*Task item A:*
Copy the records word for word, from their first line through the line containing "se prepara como", and omit the pictures.

Excerpt to read section start

Re: Solr Cloud 6.5.0 Replicas go down while indexing

Posted by Erick Erickson <er...@gmail.com>.
bq: We set Auto hardcommit time to 15sec and 10000 docs, and soft
commit to 60000 sec and 5000 seconds

Just a sanity check, the commit intervals are in milliseconds, your
units look mixed up above, I'm guessing it's just a typo though. I
usually don't use maxDocs because it's unpredictable. Say you're
indexing at a furious rate. If you are indexing at 5,000 docs a second
(and assuming the above was supposed to be soft committing every 60
seconds or 5,000 docs) you'll still be autocommitting every second.

While that could be related, it's not particularly germane to your
timeout. My guess is that you're getting these errors on the leader?
what do you have in solr.xml for:

distribUpdateConnTimeout and distribUpdateSoTimeout

Those are likely the timeouts that matter. And how big are your
documents? The scenario I'm thinking of is that the leader sends the
update to the replica and the timeout for the replica's response
exceeds the ones above.

BTW, it can be useful on startup to look at your solr.log. The
_actual_ values for all the timeouts are printed out, including any
sysvars you've used.

And how are you indexing? Mostly I'm wondering how fast you're sending
docs to each leader and how.

Best,
Erick

On Mon, Apr 3, 2017 at 6:52 AM, Salih Sen <sa...@dilisim.com> wrote:
> Hi,
>
> We have a three server set up with each server having 756G ram, 48 cores,
> 4SSDs (each having tree solr instances on them) and a dedicated mechanical
> disk for zookeeper (3 zk instances total). Each Solr instances have 31G of
> heap space allocated to them. In total we have 36 Solr Instances and 3
> Zookeeper instances (with 1G heapspace). Also servers 10Gig network between
> them.
>
> We set Auto hardcommit time to 15sec and 10000 docs, and soft commit to
> 60000 sec and 5000 seconds in order to avoid soft committing too much and
> avoiding indexing bottlenecks. We also set DzkClientTimeout=90000.
>
> But it seems replicas still randomly go down while indexing. Do you have any
> suggestions to prevent this situation?
>
> ERROR - 2017-04-03 12:24:02.503; [   ]
> org.apache.solr.cloud.OverseerCollectionMessageHandler; Error from shard:
> http://192.168.30.33:9132/solr
> org.apache.solr.client.solrj.SolrServerException: Timeout occured while
> waiting response from server at: http://192.168.30.33:9132/solr
> at
> org.apache.solr.client.solrj.impl.HttpSolrClient.executeMethod(HttpSolrClient.java:621)

Excerpt to read section end
Input section start

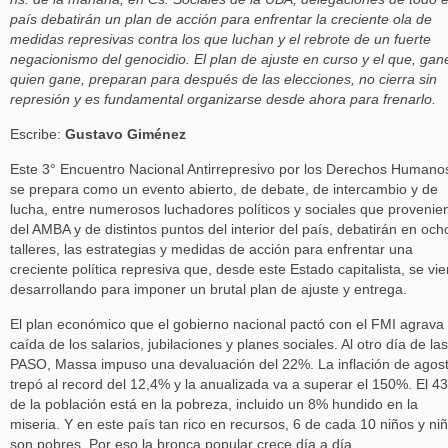
país debatirán un plan de acción para enfrentar la creciente ola de
medidas represivas contra los que luchan y el rebrote de un fuerte
negacionismo del genocidio. El plan de ajuste en curso y el que, gan
quien gane, preparan para después de las elecciones, no cierra sin
represión y es fundamental organizarse desde ahora para frenarlo.
Escribe:
Gustavo Giménez
Este 3° Encuentro Nacional Antirrepresivo por los Derechos Humano
se prepara como un evento abierto, de debate, de intercambio y de
lucha, entre numerosos luchadores políticos y sociales que provenie
del AMBA y de distintos puntos del interior del país, debatirán en och
talleres, las estrategias y medidas de acción para enfrentar una
creciente política represiva que, desde este Estado capitalista, se vi
desarrollando para imponer un brutal plan de ajuste y entrega.
El plan económico que el gobierno nacional pactó con el FMI agrava 
caída de los salarios, jubilaciones y planes sociales. Al otro día de las
PASO, Massa impuso una devaluación del 22%. La inflación de agos
trepó al record del 12,4% y la anualizada va a superar el 150%. El 4
de la población está en la pobreza, incluido un 8% hundido en la
miseria. Y en este país tan rico en recursos, 6 de cada 10 niños y ni
son pobres. Por eso la bronca popular crece día a día.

Input section end

*Task item B:*
In the forum post about Solr replicas going down, translate this sentence into Spanish: "Those are likely the timeouts that matter."

*Problem solution A:*
país debatirán un plan de acción para enfrentar la creciente ola de
medidas represivas contra los que luchan y el rebrote de un fuerte
negacionismo del genocidio. El plan de ajuste en curso y el que, gan
quien gane, preparan para después de las elecciones, no cierra sin
represión y es fundamental organizarse desde ahora para frenarlo.
Escribe:
Gustavo Giménez
Este 3° Encuentro Nacional Antirrepresivo por los Derechos Humano
se prepara como un evento abierto, de debate, de intercambio y de

*Problem solution B:*
Esos son probablemente los tiempos de espera que importan.